Still Life
June 20
Online Exhibition
American photographer Annie Leibovitz will debut a new print in an edition of 100 to coincide with her forthcoming online exhibition ‘Still Life,’ opening on 20 June. As part of Hauser & Wirth’s #artforbetter initiative and in support of the urgent fight to dismantle systemic racism and police brutality in America, 100% of the proceeds of sales of ‘Upstate,’ a work comprising a grid of photographs Leibovitz has taken while in quarantine, will be split equally between Black Lives Matter, the Equal Justice Initiative, and COVID-19 Solidarity Response Fund for the World Health Organization.
Annie Leibovitz was born in 1949 in Connecticut. She bought her first camera in the summer of 1968, when she was a student at the San Francisco Art Institute, and her early works are punctuated by images of the Bay Area landscape and photographs shot during drives the artist often took on the highways between San Francisco and Los Angeles. She switched majors from painting to photography, and while still a student, in 1970, she approached Rolling Stone magazine—just three years after its inception—with a few of her pictures. Some of them were published, thus beginning her career as a photojournalist and embarking on what would develop into a symbiotic relationship between the young photographer and a magazine famous for reflecting the American zeitgeist.
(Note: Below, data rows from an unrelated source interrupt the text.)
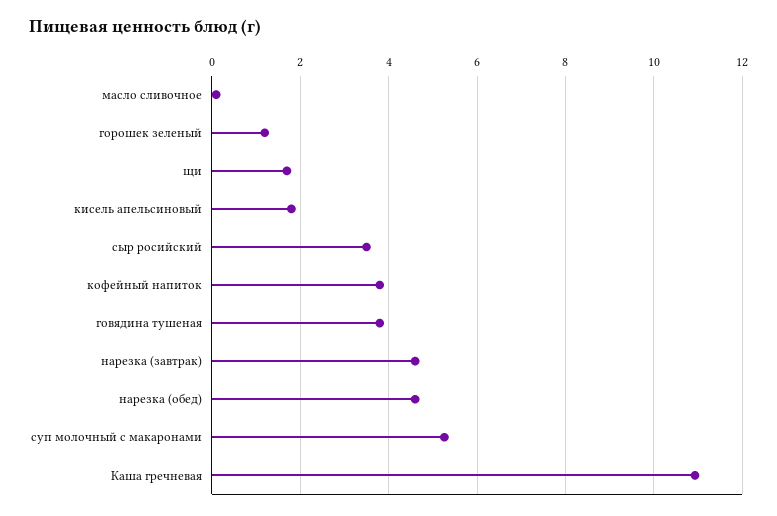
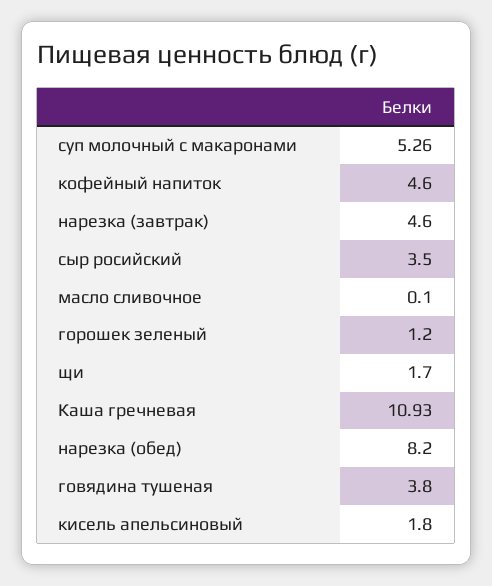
  {
    "масло сливочное": 0.1,
    "горошек зеленый": 1.2,
    "щи": 1.7,
    "кисель апельсиновый": 1.8,
    "сыр росийский": 3.5,
-   "кофейный напиток": 3.8,
+   "кофейный напиток": 4.6,
    "говядина тушеная": 3.8,
    "нарезка (завтрак)": 4.6,
-   "нарезка (обед)": 4.6,
+   "нарезка (обед)": 8.2,
    "суп молочный с макаронами": 5.26,
    "Каша гречневая": 10.93
  }

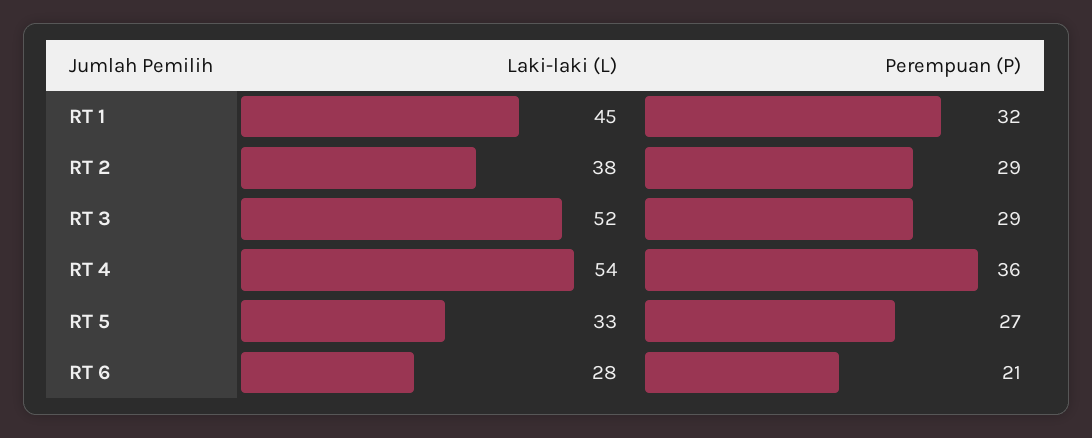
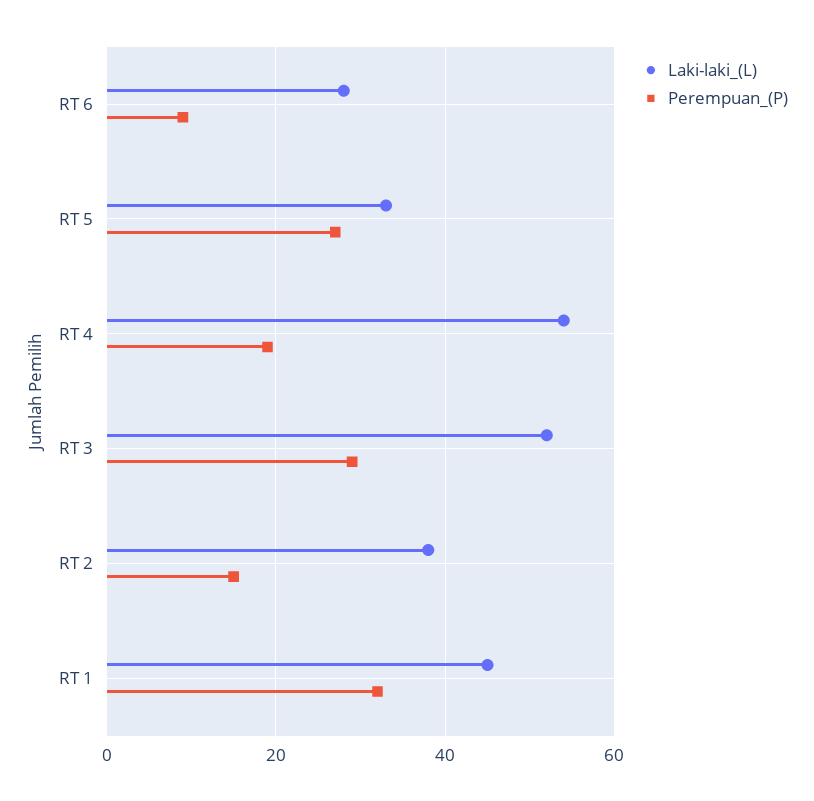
  {
    "Laki-laki (L)": {
      "RT 1": 45,
      "RT 2": 38,
      "RT 3": 52,
      "RT 4": 54,
      "RT 5": 33,
      "RT 6": 28
    },
    "Perempuan (P)": {
      "RT 1": 32,
-     "RT 2": 29,
+     "RT 2": 15,
      "RT 3": 29,
-     "RT 4": 36,
+     "RT 4": 20,
      "RT 5": 27,
-     "RT 6": 21
+     "RT 6": 10
    }
  }

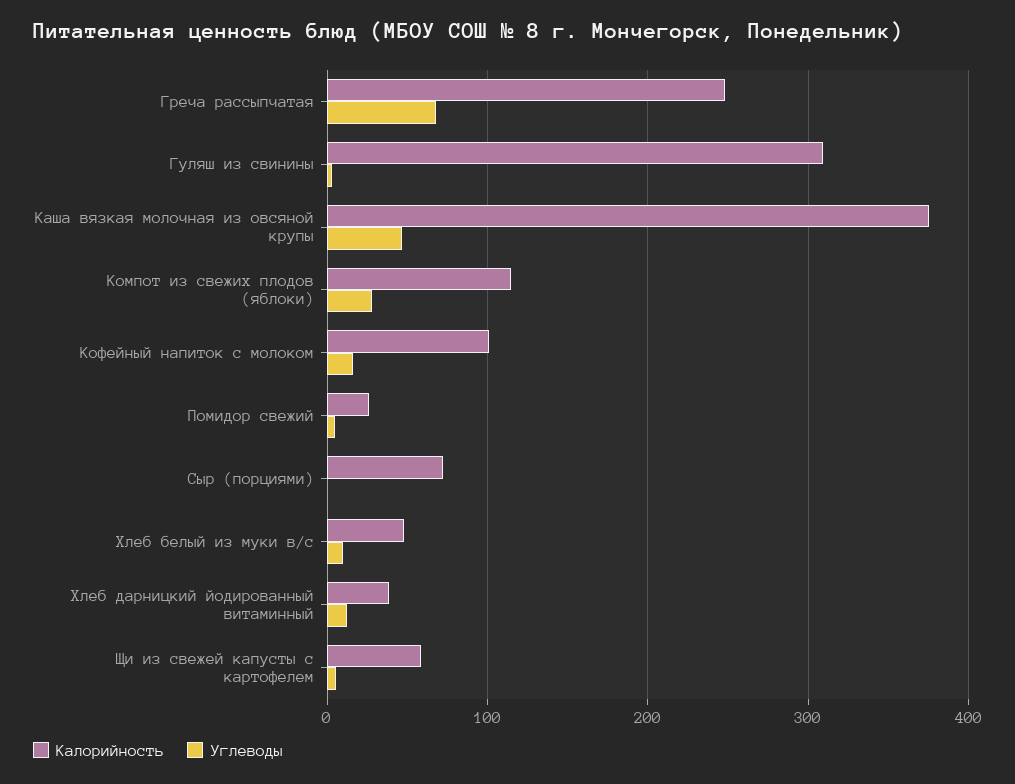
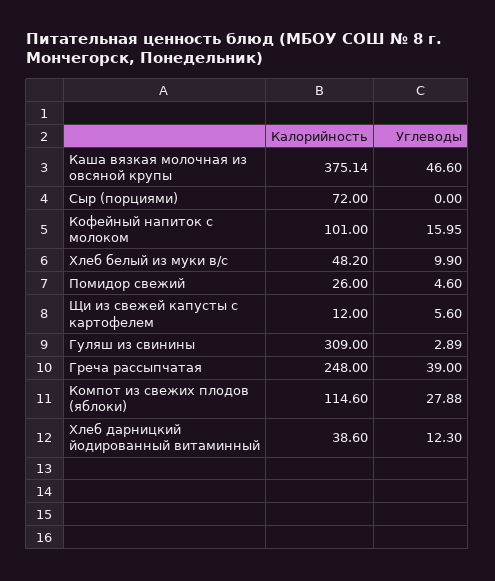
  {
    "Калорийность": {
      "Греча рассыпчатая": 248,
      "Гуляш из свинины": 309,
      "Каша вязкая молочная из овсяной крупы": 375.14,
      "Компот из свежих плодов (яблоки)": 114.6,
      "Кофейный напиток с молоком": 101,
      "Помидор свежий": 26,
      "Сыр (порциями)": 72,
      "Хлеб белый из муки в/с": 48.2,
      "Хлеб дарницкий йодированный витаминный": 38.6,
-     "Щи из свежей капусты с картофелем": 60
+     "Щи из свежей капусты с картофелем": 12
    },
    "Углеводы": {
-     "Греча рассыпчатая": 70,
+     "Греча рассыпчатая": 39,
      "Гуляш из свинины": 2.89,
      "Каша вязкая молочная из овсяной крупы": 46.6,
      "Компот из свежих плодов (яблоки)": 27.88,
      "Кофейный напиток с молоком": 15.95,
      "Помидор свежий": 4.6,
      "Сыр (порциями)": 0,
      "Хлеб белый из муки в/с": 9.9,
      "Хлеб дарницкий йодированный витаминный": 12.3,
      "Щи из свежей капусты с картофелем": 5.6
    }
  }

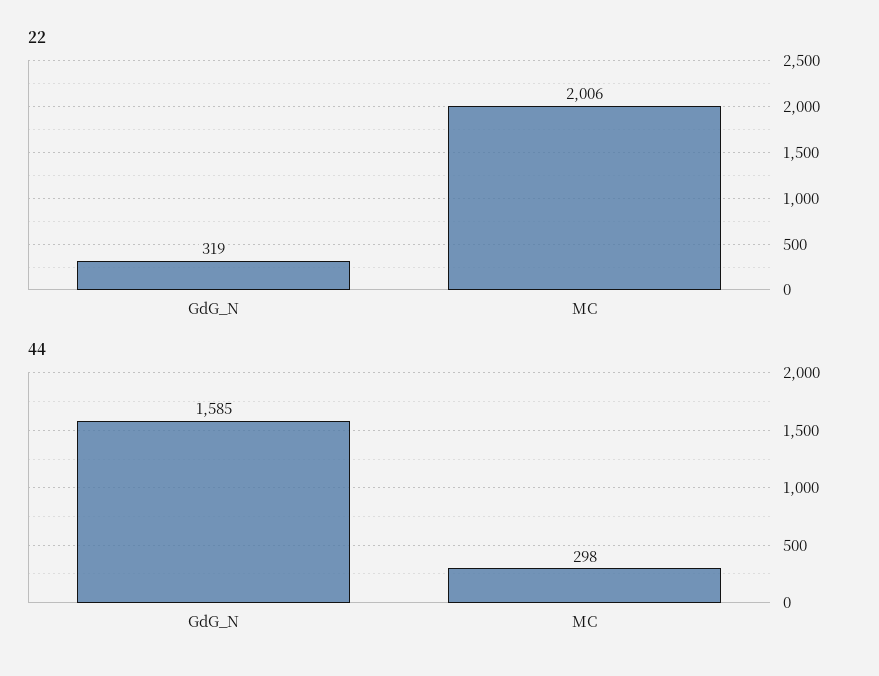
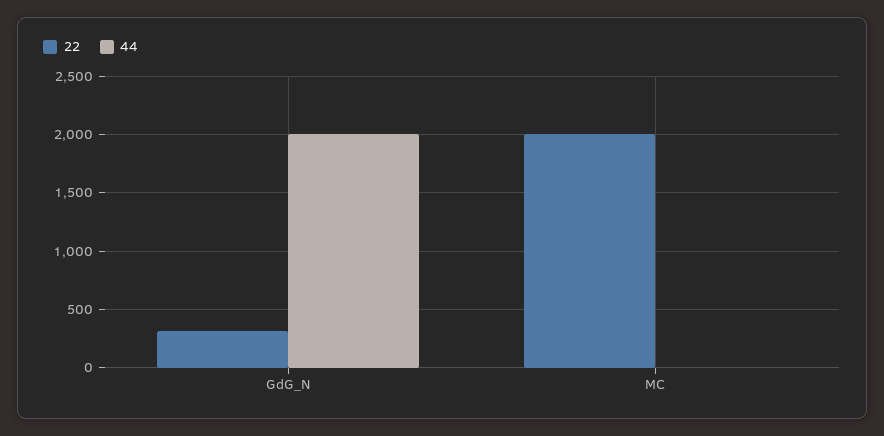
  {
    "22": {
      "GdG_N": 319,
      "MC": 2006
    },
    "44": {
-     "GdG_N": 1585,
+     "GdG_N": 2000,
-     "MC": 298
+     "MC": 0
    }
  }

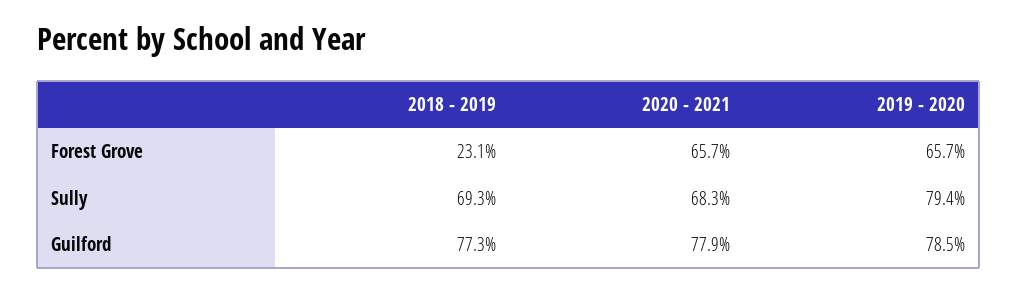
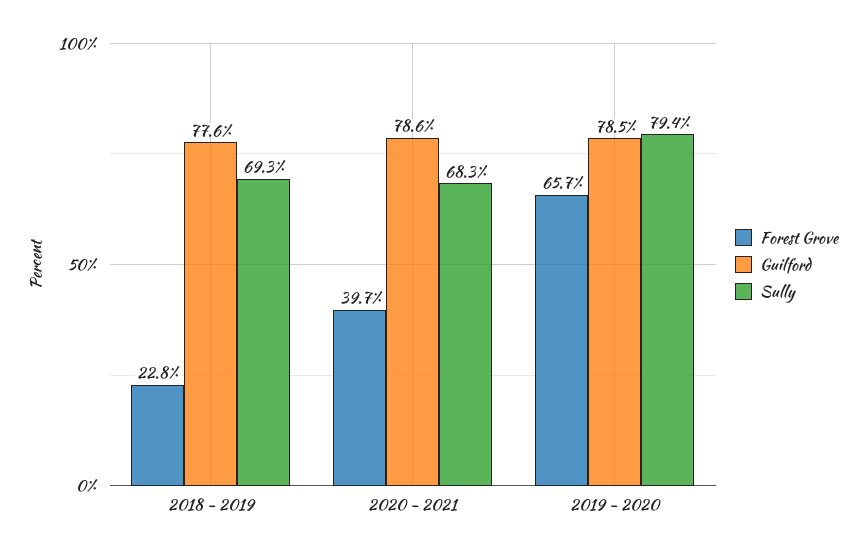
  {
    "Forest Grove": {
-     "2018 - 2019": 23.1,
+     "2018 - 2019": 22.8,
-     "2020 - 2021": 65.7,
+     "2020 - 2021": 39.7,
      "2019 - 2020": 65.7
    },
    "Sully": {
      "2018 - 2019": 69.3,
      "2020 - 2021": 68.3,
      "2019 - 2020": 79.4
    },
    "Guilford": {
-     "2018 - 2019": 77.3,
+     "2018 - 2019": 77.6,
-     "2020 - 2021": 77.9,
+     "2020 - 2021": 78.6,
      "2019 - 2020": 78.5
    }
  }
Leibovitz’s first major assignment was for a cover story on John Lennon.Leibovitz became Rolling Stone’s chief photographer in 1973, and by the time she left the magazine, she had amassed 142 covers and published photo essays on scores of stories, including the 1975 Rolling Stones tour. Moments of freedom and an unyielding imagination fed the evolution of Leibovitz’s photography. The monumental body of work taken during her thirteen-year tenure at Rolling Stone blurred the lines between celebrity and civilian, interviewer and interviewee, artist and subject, dissolving the boundary separating Leibovitz from those captured in her photographs. Documenting fellow reporters and photographers in addition to their subjects, Leibovitz highlighted those hidden behind the camera and brought them to the forefront.